> **Work request**
Reproduce the part of the geometric progression text from "Then we need" to "of Mathematical Induction.", word for word.

> **Passage to read**
- - -

# Sum of Geometric Progression

## Theorem

Let $x$ be an element of one of the standard number fields: $\Q, \R, \C$ such that $x \ne 1$.

Let $n \in \N_{>0}$.

Then:

$\displaystyle \sum_{j \mathop = 0}^{n - 1} x^j = \frac {x^n - 1} {x - 1}$

### Corollary 1

Let $a, a r, a r^2, \ldots, a r^{n-1}$ be a geometric progression.

Then:

$\displaystyle \sum_{j \mathop = 0}^{n - 1} a r^j = \frac {a \left({r^n - 1}\right)} {r - 1}$

### Corollary 2

$\displaystyle \sum_{j \mathop = 0}^{n - 1} j x^j = \frac {\left({n - 1}\right) x^{n + 1} - n x^n + x} {\left({x - 1} \right)^2}$

## Proof 1

For all $n \in \N_{> 0}$, let $\map P n$ be the proposition:

$\displaystyle \sum_{j \mathop = 0}^{n - 1} x^j = \frac {x^n - 1} {x - 1}$

### Basis for the Induction

$\map P 1$ is the case:

$x^0 = \dfrac {x^1 - 1} {x - 1} = 1$

so $\map P 1$ holds.

This is our basis for the induction.

### Induction Hypothesis

Now we need to show that, if $\map P k$ is true, where $k \ge 1$, then it logically follows that $\map P {k + 1}$ is true.

So this is our induction hypothesis:

$\displaystyle \sum_{j \mathop = 0}^{k - 1} x^j = \frac {x^k - 1} {x - 1}$

Then we need to show:

$\displaystyle \sum_{j \mathop = 0}^k x^j = \frac {x^{k + 1} - 1} {x - 1}$

### Induction Step

This is our induction step:

 $\displaystyle \sum_{j \mathop = 0}^k x^j$ $=$ $\displaystyle \sum_{j \mathop = 0}^{k - 1} x^j + x^k$ $\quad$ $\quad$ $\displaystyle$ $=$ $\displaystyle \frac {x^k - 1} {x - 1} + x^k$ $\quad$ $\quad$ $\displaystyle$ $=$ $\displaystyle \frac {x^k - 1 + \paren {x - 1} x^k} {x - 1}$ $\quad$ $\quad$ $\displaystyle$ $=$ $\displaystyle \frac {x^k - 1 + x^{k + 1} - x^k} {x - 1}$ $\quad$ $\quad$ $\displaystyle$ $=$ $\displaystyle \frac {x^{k + 1} - 1} {x - 1}$ $\quad$ $\quad$

So $\map P k \implies \map P {k + 1}$ and the result follows by the Principle of Mathematical Induction.

Therefore:

$\displaystyle \forall n \in \N_{> 0}: \sum_{j \mathop = 0}^{n - 1} x^j = \frac {x^n - 1} {x - 1}$

$\blacksquare$

## Proof 2

Let $\displaystyle S_n = \sum_{j \mathop = 0}^{n - 1} x^j$.

- - -

> **Data section**
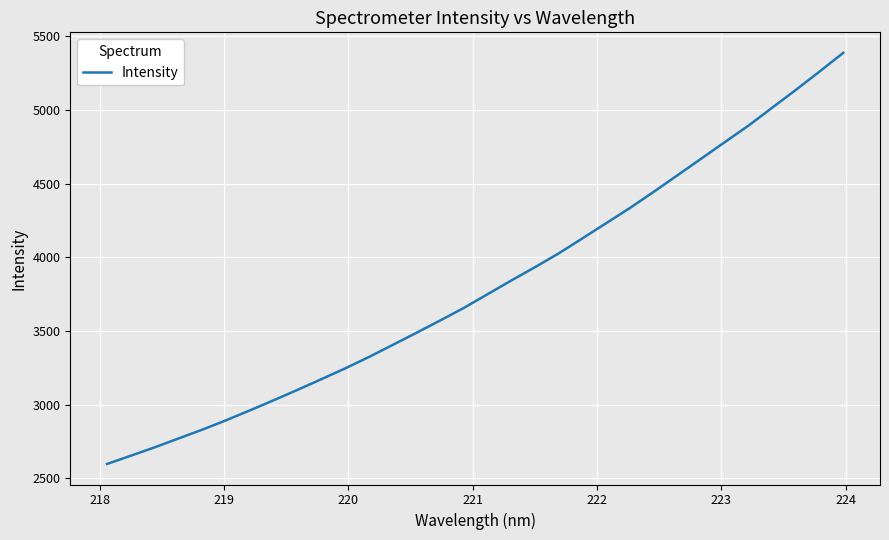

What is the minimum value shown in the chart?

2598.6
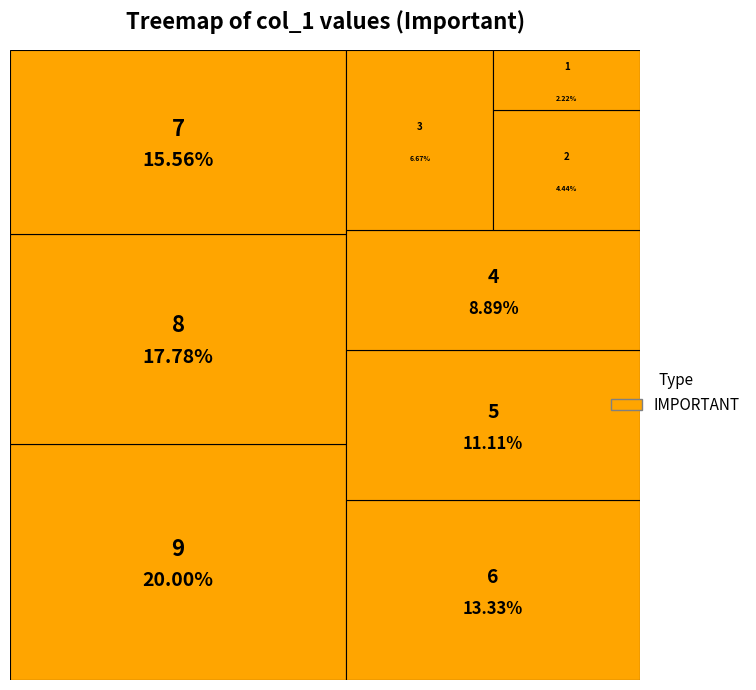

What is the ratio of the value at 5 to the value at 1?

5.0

- - -

> **Result below**
Then we need to show:

$\displaystyle \sum_{j \mathop = 0}^k x^j = \frac {x^{k + 1} - 1} {x - 1}$

### Induction Step

This is our induction step:

 $\displaystyle \sum_{j \mathop = 0}^k x^j$ $=$ $\displaystyle \sum_{j \mathop = 0}^{k - 1} x^j + x^k$ $\quad$ $\quad$ $\displaystyle$ $=$ $\displaystyle \frac {x^k - 1} {x - 1} + x^k$ $\quad$ $\quad$ $\displaystyle$ $=$ $\displaystyle \frac {x^k - 1 + \paren {x - 1} x^k} {x - 1}$ $\quad$ $\quad$ $\displaystyle$ $=$ $\displaystyle \frac {x^k - 1 + x^{k + 1} - x^k} {x - 1}$ $\quad$ $\quad$ $\displaystyle$ $=$ $\displaystyle \frac {x^{k + 1} - 1} {x - 1}$ $\quad$ $\quad$

So $\map P k \implies \map P {k + 1}$ and the result follows by the Principle of Mathematical Induction.